1.     For merchandise on hand at the beginning of the tax year, cost means the inventory price of the goods

2.     For merchandise purchased during the year, cost means the invoice price less appropriate discounts plus transportation or other charges incurred in acquiring the goods.  It can include other costs that have to be capitalized under the uniform capitalization rules

3.     For merchandise produced during the year, cost means all direct and indirect costs that have to be capitalized under the uniform capitalization rules.

    

     Discounts.  A trade discount is a discount allowed regardless of when the payment is made.  Generally, it is for volume or quantity purchases.  You must reduce the cost of inventory by a trade (or quantity) discount.

    

     A cash discount is a reduction in the invoice or purchase price for paying within a prescribed time period.  You can choose whether or not to deduct cash discounts, but you must treat them the same from year to year.  If you do not deduct cash discounts from inventory costs, you must include them in gross income.

 

LOWER OR COST OR MARKET METHOD

 

     Under the lower of cost or market method, compare the market value of each item on hand on the inventory date with its cost and use the lower value as its inventory value.  This method applies to the following:

           

1.     Goods purchased and on hand

2.     The basic elements of cost (direct materials, direct labor, and an allocable share of indirect costs) of goods being manufactured and finished goods on hand.

 

     This method does not apply to the following.  They must be inventoried at cost.

           

1.     Goods on hand or being manufactured for delivery at a fixed price on a firm sales contract (that is, not legally subject to cancellation by either you or the buyer).

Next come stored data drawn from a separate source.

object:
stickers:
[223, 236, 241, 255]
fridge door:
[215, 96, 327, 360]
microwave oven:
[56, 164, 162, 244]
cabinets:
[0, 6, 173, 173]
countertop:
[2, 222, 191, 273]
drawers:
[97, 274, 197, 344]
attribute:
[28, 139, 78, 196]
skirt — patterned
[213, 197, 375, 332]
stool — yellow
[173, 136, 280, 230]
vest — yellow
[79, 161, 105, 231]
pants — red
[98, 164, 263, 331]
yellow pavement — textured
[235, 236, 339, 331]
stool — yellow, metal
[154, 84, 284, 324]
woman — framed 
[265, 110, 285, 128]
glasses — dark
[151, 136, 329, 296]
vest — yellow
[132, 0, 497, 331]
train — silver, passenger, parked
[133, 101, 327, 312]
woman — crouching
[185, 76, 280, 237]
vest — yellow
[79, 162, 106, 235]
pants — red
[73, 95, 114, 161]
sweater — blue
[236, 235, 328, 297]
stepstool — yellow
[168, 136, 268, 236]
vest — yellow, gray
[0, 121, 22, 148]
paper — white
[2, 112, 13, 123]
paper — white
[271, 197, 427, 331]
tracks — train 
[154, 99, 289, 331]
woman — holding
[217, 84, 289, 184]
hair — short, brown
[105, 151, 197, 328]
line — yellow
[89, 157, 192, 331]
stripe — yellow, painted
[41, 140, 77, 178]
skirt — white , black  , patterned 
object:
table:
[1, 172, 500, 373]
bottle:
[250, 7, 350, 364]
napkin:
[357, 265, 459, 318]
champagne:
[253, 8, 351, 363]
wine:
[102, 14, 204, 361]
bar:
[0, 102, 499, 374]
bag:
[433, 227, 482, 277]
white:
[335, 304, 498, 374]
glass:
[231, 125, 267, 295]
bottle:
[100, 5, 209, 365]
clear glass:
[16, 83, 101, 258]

2.     Goods accounted for under the LIFO method.

 

MARKET VALUE

 

     Under ordinary circumstances for normal goods, market value means the usual bid price on the date of inventory.  This price is based on the volume of merchandise you usually buy.  For example, if you buy items in small lots at $10 an item and a competitor buys identical items in larger lots at $8.50 an item, your usual market price will be higher than your competitor’s.

 

LOWER THAN MARKET 

 

     When you offer merchandise for sale at a price lower than market, in the normal course of business, you can value the inventory at the lower price, less the direct cost of disposition.  Figure these prices from the actual sales for a reasonable period before and after the date of your inventory.  Prices significantly different from the actual prices are not acceptable.  They do not reflect the market.  If no market exists, or if quotations are given without reference to actual conditions because of an inactive market, you must use the available evidence of fair market price on the dates nearest your inventory date.  This evidence could include:

 

1.     Specific purchases or sales you or others made in reasonable volume and in good faith, or

2.   Compensation amounts paid for cancellation of contracts for purchases commitments.